A year after our 2012 House of Debt report, we revisit the ten corporate groups featured in our earlier report. Over the past year, debt levels at these groups have risen by 15% year-on-year even as profitability continues to be under pressure. The largest increases have been at groups such as GVK, Lanco and Anil Ambani group (ADA) where the gross debt levels are up 24% y-o-y. For most of these corporate groups, the debt increase even outpaced capex. Asset sales—key for de-leveraging for most of these—have still not taken-off; only GMR and Videocon Industries Ltd have had some success on that front.
However, despite asset sales, GMR’s debt is up 15% y-o-y. The increasing stress is visible with some loans of Lanco, JPA (Jaiprakash Associates) and Reliance ADA having already come up for restructuring.
Top ten firms’ debts continue to rise
Loans to these firms up 15% y-o-y: Over the past year, profitability at most of these groups has continued to be under pressure and their aggregate debt levels have increased.
Projects already undergoing restructuring: Lanco Infratech Ltd has already begun talks with banks for the restructuring of R75 bn of debt in the standalone business. Banks have also restructured part of the debt for Reliance Power’s 3,960 MW Sasan UMPP that is expected to commission most units in FY14. Jaiprakash Associates Ltd' R32 bn 500 MW Bina-I has undergone restructuring during the quarter, with Punjab National Bank (PNB) restructuring Rs11 bn of the loan during Q1FY14.

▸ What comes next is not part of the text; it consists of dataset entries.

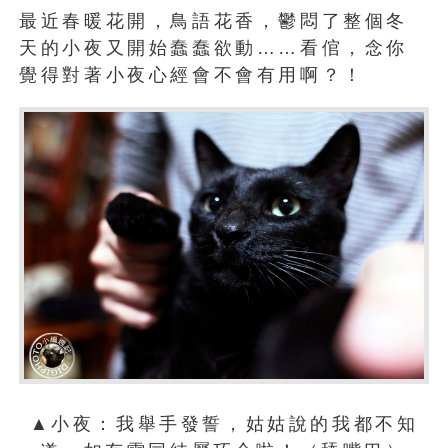
最近春暖花開，鳥語花香，鬱悶了整個冬
天的小夜又開始蠢蠢欲動……看倌，念你
覺得對著小夜心經會不會有用啊？！
▲小夜：我舉手發誓，姑姑說的我都不知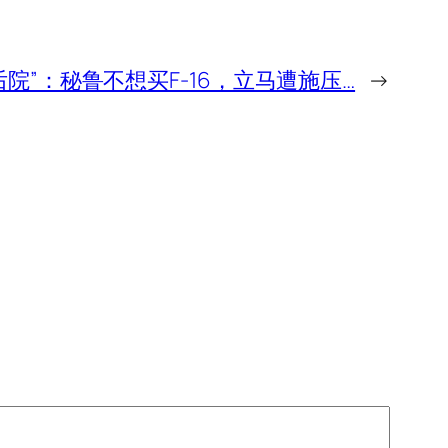
后院”：秘鲁不想买F-16，立马遭施压…
→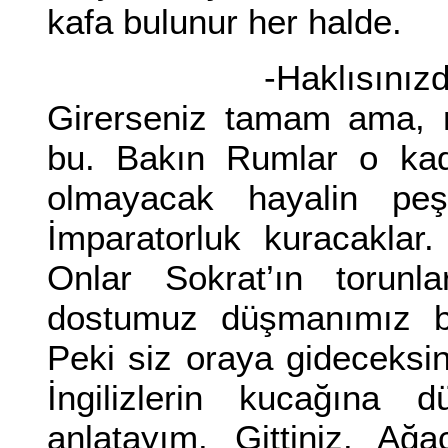
kafa bulunur her halde.
-Haklısınızda, bu i
Girerseniz tamam ama, n
bu. Bakın Rumlar o kad
olmayacak hayalin peşi
İmparatorluk kuracaklar
Onlar Sokrat’ın torunla
dostumuz düşmanımız bü
Peki siz oraya gideceksi
İngilizlerin kucağına 
anlatayım. Gittiniz. Ağ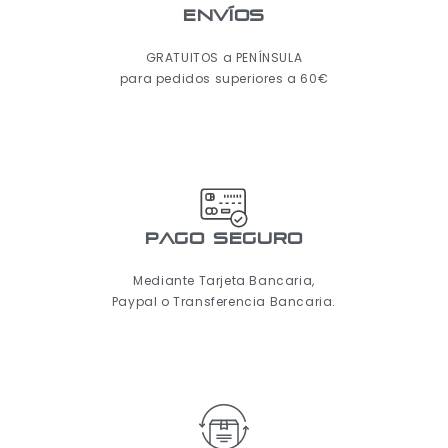
ENVÍOS
GRATUITOS a PENÍNSULA
para pedidos superiores a 60€
pago seguro
Mediante Tarjeta Bancaria,
Paypal o Transferencia Bancaria.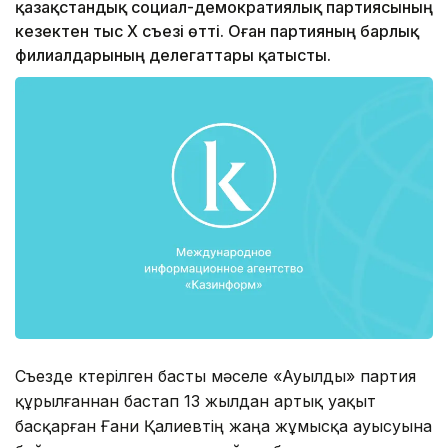
қазақстандық социал-демократиялық партиясының
кезектен тыс X съезі өтті. Оған партияның барлық
филиалдарының делегаттары қатысты.
Съезде көтерілген басты мәселе «Ауылды» партия
құрылғаннан бастап 13 жылдан артық уақыт
басқарған Ғани Қалиевтің жаңа жұмысқа ауысуына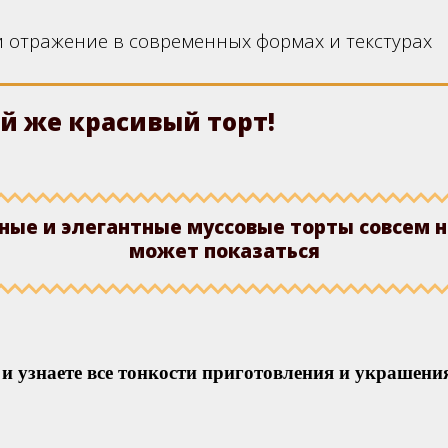
отражение в современных формах и текстурах
й же красивый торт!
ные и элегантные муссовые торты совсем не
может показаться
 и узнаете все тонкости приготовления и украшени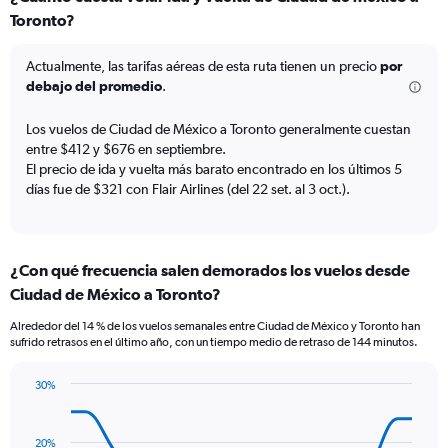
Range:
Toronto?
7
categories.
The
Actualmente, las tarifas aéreas de esta ruta tienen un precio
por
chart
debajo del promedio
.
has
1
Los vuelos de Ciudad de México a Toronto generalmente cuestan
Y
entre $412 y $676 en septiembre.
axis
El precio de ida y vuelta más barato encontrado en los últimos 5
displaying
días fue de $321 con Flair Airlines (del 22 set. al 3 oct.).
values.
Range:
0
to
7.5.
¿Con qué frecuencia salen demorados los vuelos desde
Ciudad de México a Toronto?
Alrededor del 14 % de los vuelos semanales entre Ciudad de México y Toronto han
sufrido retrasos en el último año, con un tiempo medio de retraso de 144 minutos.
30%
Line
Chart
graphic.
chart
with
20%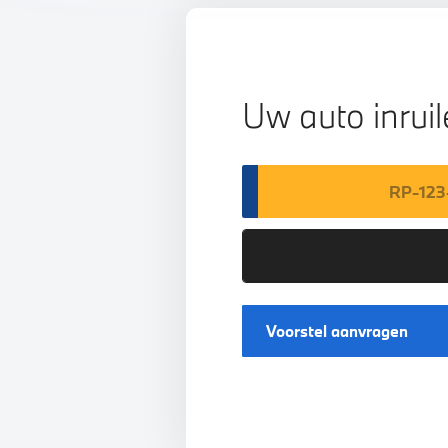
Uw auto inrui
Voorstel aanvragen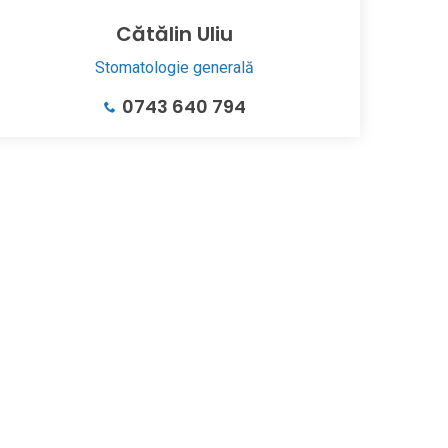
Cătălin Uliu
Stomatologie generală
0743 640 794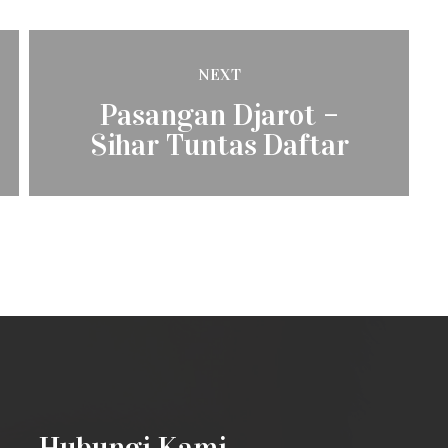
NEXT
Next
Pasangan Djarot –
post:
Sihar Tuntas Daftar
Pilgub Sumut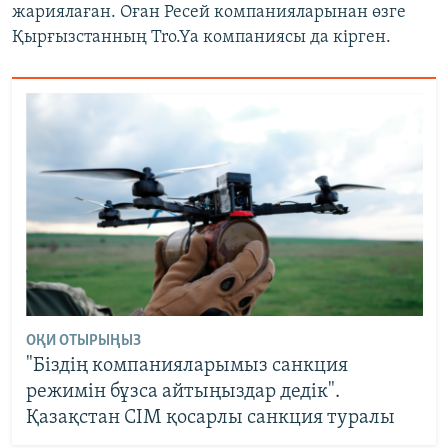
жариялаған. Оған Ресей компанияларынан өзге
Қырғызстанның Tro.Ya компаниясы да кірген.
ОҚИ ОТЫРЫҢЫЗ
"Біздің компанияларымыз санкция
режимін бұзса айтыңыздар дедік".
Қазақстан СІМ қосарлы санкция туралы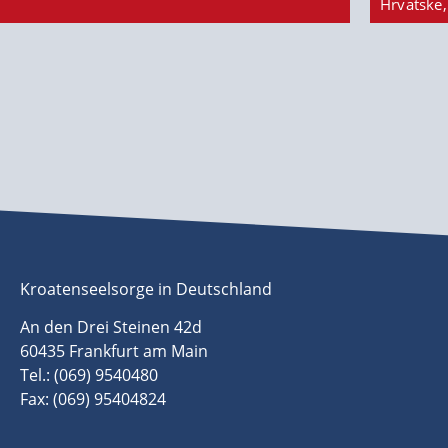
Hrvatske,
Kroatenseelsorge in Deutschland
An den Drei Steinen 42d
60435 Frankfurt am Main
Tel.: (069) 9540480
Fax: (069) 95404824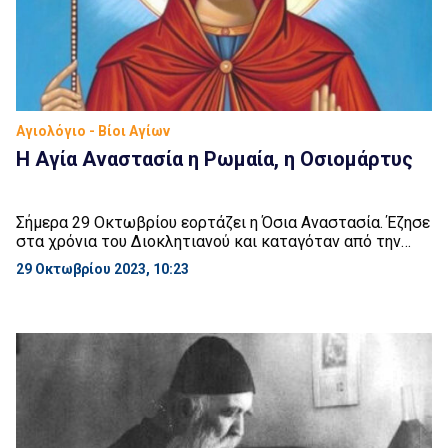
Αγιολόγιο - Βίοι Αγίων
Η Αγία Αναστασία η Ρωμαία, η Οσιομάρτυς
Σήμερα 29 Οκτωβρίου εορτάζει η Όσια Αναστασία. Έζησε
στα χρόνια του Διοκλητιανού και καταγόταν από την
Ρώμη. Όταν πέθαναν οι πλούσιοι γονείς της, διαμοίρασε
29 Οκτωβρίου 2023, 10:23
την περιουσία που κληρονόμησε στους φτωχούς και
αποσύρθηκε σε μοναστήρι. Όταν την συνέλαβε ο
ηγεμόνας Πρόβος, υπενθύμισε στην Αναστασία την
ανθηρή νεότητά της, για την οποία θα έπρεπε να αρνηθεί
τον […]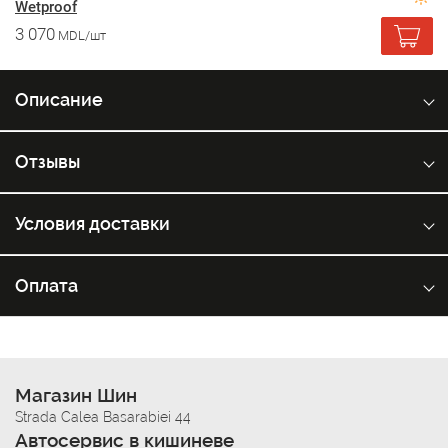
Wetproof
3 070
MDL/шт
Описание
Отзывы
Условия доставки
Оплата
Магазин Шин
Strada Calea Basarabiei 44
Автосервис в кишиневе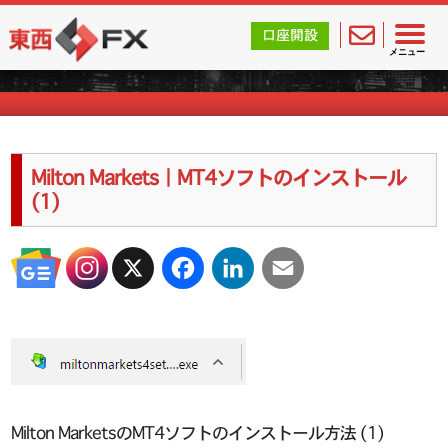
東西FX｜海外FX会社（ブローカー）の無料口座開設サポ
口座開設
海外FXのキャンペーン情報
メニュー
Milton Markets｜MT4ソフトのインストール
(1)
X
Facebook
LinkedIn
Email
Milton MarketsのMT4ソフトのインストール方法 (1)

Asset sales will likely be key to deleveraging: While several groups have been looking to deleverage, only a couple of asset sales were successfully concluded over the past year. Even after an asset sale, GMR's debt levels have increased by 13% from R360 bn to R408 bn. While Adani Ports has sold Abbott Point asset to the promoters, it still has an outstanding corporate guarantee for $800m, as a result of which its liability hasn’t reduced significantly.